Investigating the heterogeneity and coordination of hematopoietic stem cells

研究造血干细胞的异质性和协调性

• 批准号: 9894612
• 负责人: Rong Lu
• 金额: $ 95.05万
• 依托单位: UNIVERSITY OF SOUTHERN CALIFORNIA
• 依托单位国家: 美国
• 财政年份: 2020
• 资助国家: 美国
• 起止时间: 2020-08-01 至 2027-07-31
• 项目状态: 未结题
• 来源: https://reporter.nih.gov/project-details/9894612
• 关键词: Address; Age; Aging; Basic Science; Behavior; Blood; Bone Marrow Transplantation; Cells; Diagnosis; Disease; Dysmyelopoietic Syndromes; Foundations; Genes; Hematological Disease; Hematopoietic; Hematopoietic Stem Cell heterogeneity; Hematopoietic stem cells; Heterogeneity; Human; Immune System Diseases; Individual; Injury; Knowledge; Maps; Medicine; Molecular; Molecular Profiling; Mus; Mutation; Myeloproliferative disease; Natural regeneration; Organ; Organism; Pancytopenia; Pathogenesis; Regulation; Research; Systems Biology; Technology; Therapeutic Uses; Tissues; Transplantation; improved; leukemia; novel; programs; repaired; self-renewal; single cell analysis; stem cell therapy; stem cells

Project Summary: Stem cells replenish tissues and organs over an organism’s lifetime and can repair damage after injury. With their special capacities for self-renewal and differentiation, stem cells promise to revolutionize medicine. To develop better and safer stem cell therapies, it is critically important to improve the understanding of stem cell regulation. Most of the knowledge about stem cell regulation comes from studies that investigate the aggregate behaviors of thousands to millions of stem cells. However, recent studies suggest that individual hematopoietic stem cells (HSCs) behave substantially differently from one another in both mice and humans. These newly discovered inter-cellular differences present exciting new opportunities for studying HSC regulation. However, they also present significant technical challenges that are difficult to address with conventional approaches. The proposed research program will use a novel systems biology approach combined with quantitative single-cell analysis to determine the cellular and molecular mechanisms underlying HSC heterogeneity and coordination, as well as their influences on aging and the pathogenesis of hematopoietic diseases. Many hematopoietic diseases—such as bone marrow failure, myeloproliferative disorders, myelodysplastic syndromes and other age-associated hematopoietic problems—are initiated by rare cells. The proposed research program will map the precise pathogenesis of these diseases and identify disease founder clones and genes using newly developed single cell tracking and molecular profiling technologies. With these technical advances, the proposed research will also produce new fundamental knowledge about blood regeneration, the foundation of bone marrow transplantation. The long-term objective is to apply the knowledge obtained from the proposed basic research to control blood regeneration for therapeutic use, to detect leukemia and other clonal diseases at early stages, and to effectively treat diseases with advanced stem cell therapies.

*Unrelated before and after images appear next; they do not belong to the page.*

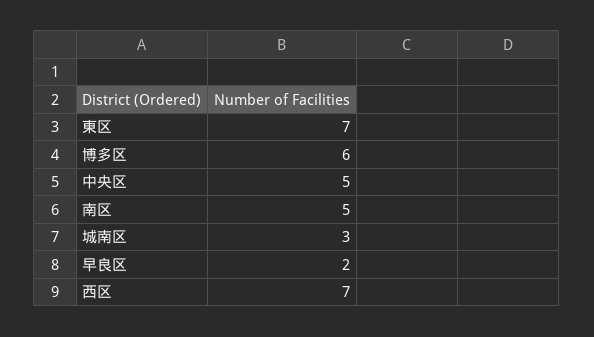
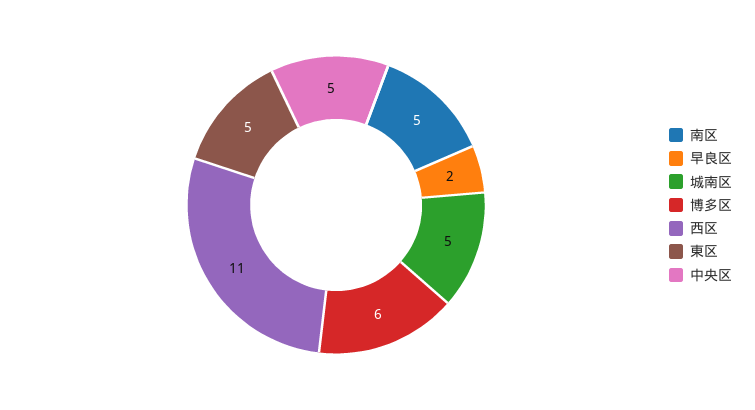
東区: 7 -> 5
城南区: 3 -> 5
西区: 7 -> 11

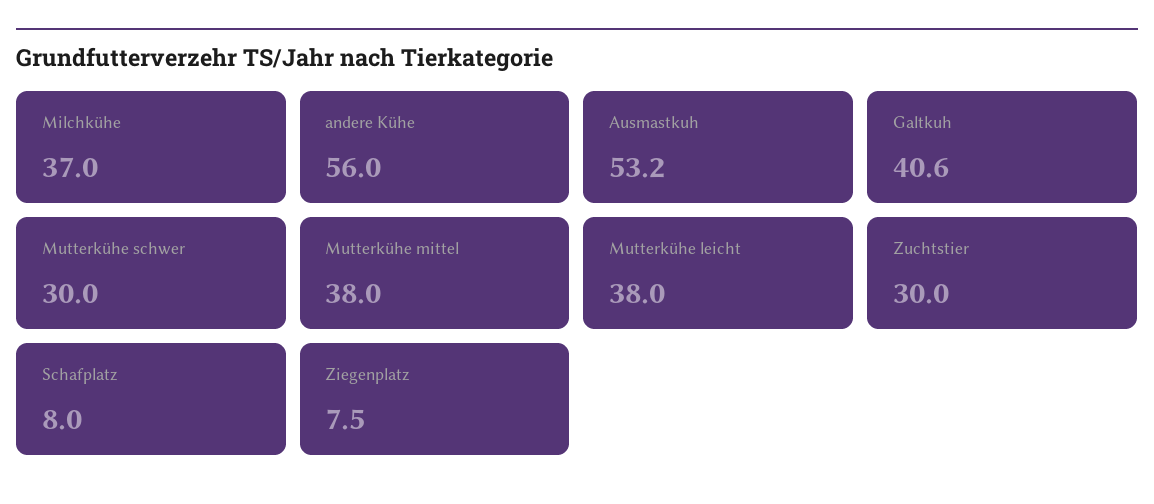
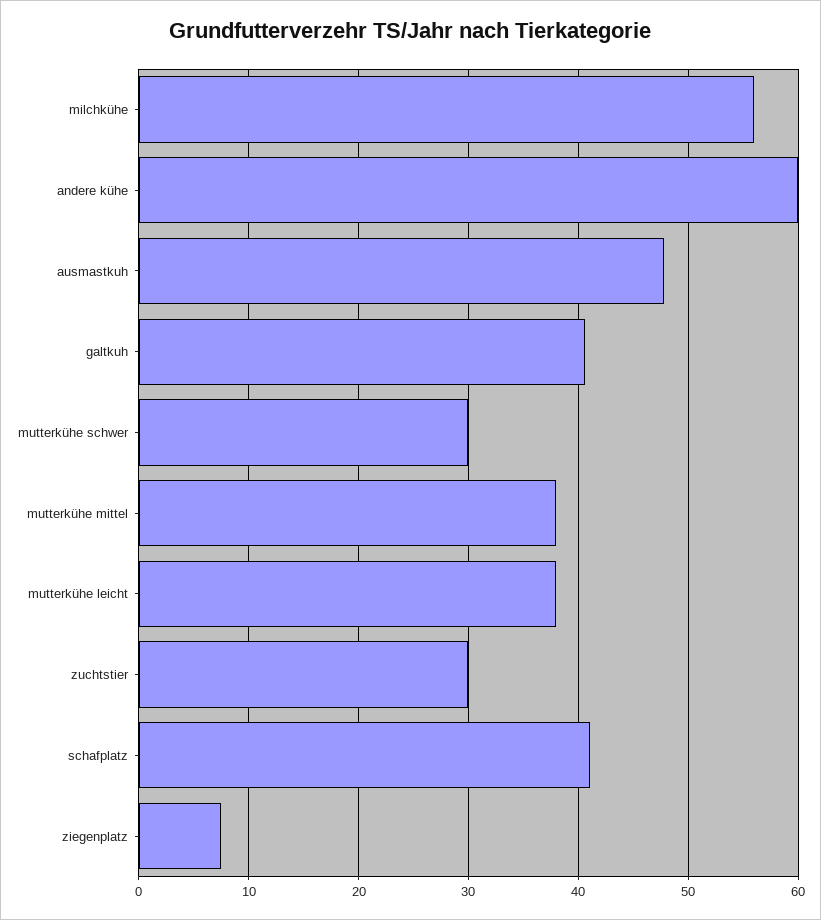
Milchkühe: 37 -> 56
andere Kühe: 56 -> 60
Ausmastkuh: 53.2 -> 48
Schafplatz: 8 -> 41

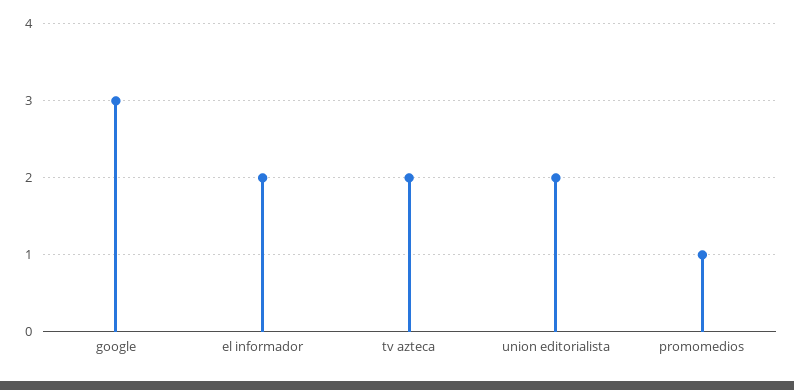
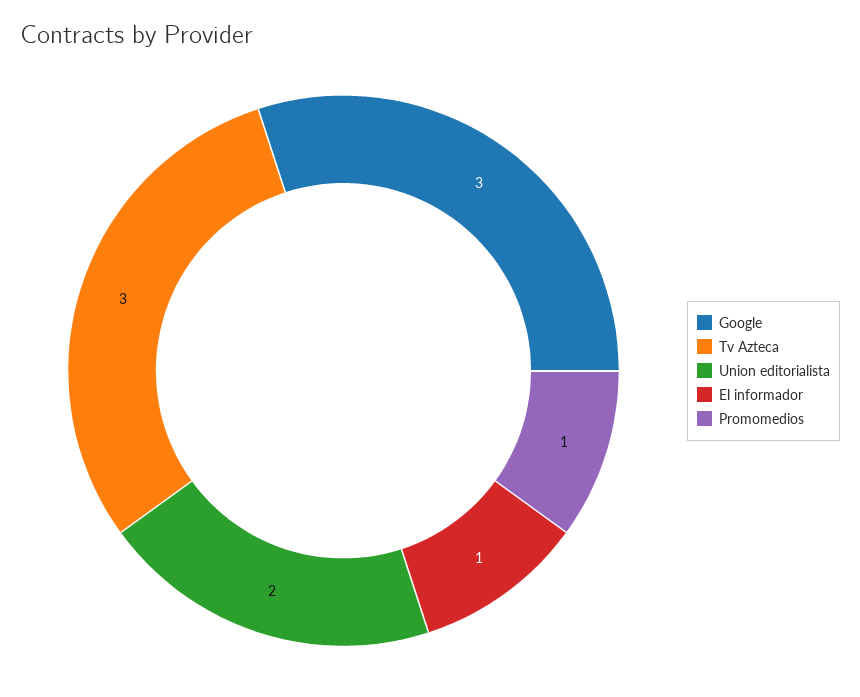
el informador: 2 -> 1
tv azteca: 2 -> 3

项目总结： 干细胞在生物体的一生中补充组织和器官，并可以在受伤后修复损伤。 干细胞具有自我更新和分化的特殊能力，有望给医学带来革命性的变化。 为了开发更好和更安全的干细胞疗法，提高对干细胞的理解至关重要。 细胞调节。关于干细胞调节的大部分知识来自于研究 聚集数千到数百万个干细胞的行为。然而，最近的研究表明，个人 在小鼠和人类中，造血干细胞(HSC)的表现都有很大的不同。 这些新发现的细胞间差异为研究HSC提供了令人兴奋的新机会 监管。然而，它们也带来了难以解决的重大技术挑战 传统的方法。拟议的研究计划将使用一种新的系统生物学方法。 与定量单细胞分析相结合，确定潜在的细胞和分子机制 HSC的异质性和协调性及其对衰老和糖尿病发病机制的影响 血液病。许多血液病--如骨髓衰竭、骨髓增生性疾病 疾病、骨髓增生异常综合征和其他与年龄相关的造血问题-由罕见的 细胞。拟议的研究计划将绘制这些疾病的确切发病机制图，并确定 利用新开发的单细胞跟踪和分子图谱技术获得疾病创立者克隆和基因 技术。随着这些技术的进步，拟议中的研究还将产生新的基础 了解血液再生，这是骨髓移植的基础。长期目标 是应用从拟议的基础研究中获得的知识来控制血液再生 治疗应用，早期发现白血病和其他克隆性疾病，并有效治疗疾病 使用先进的干细胞疗法。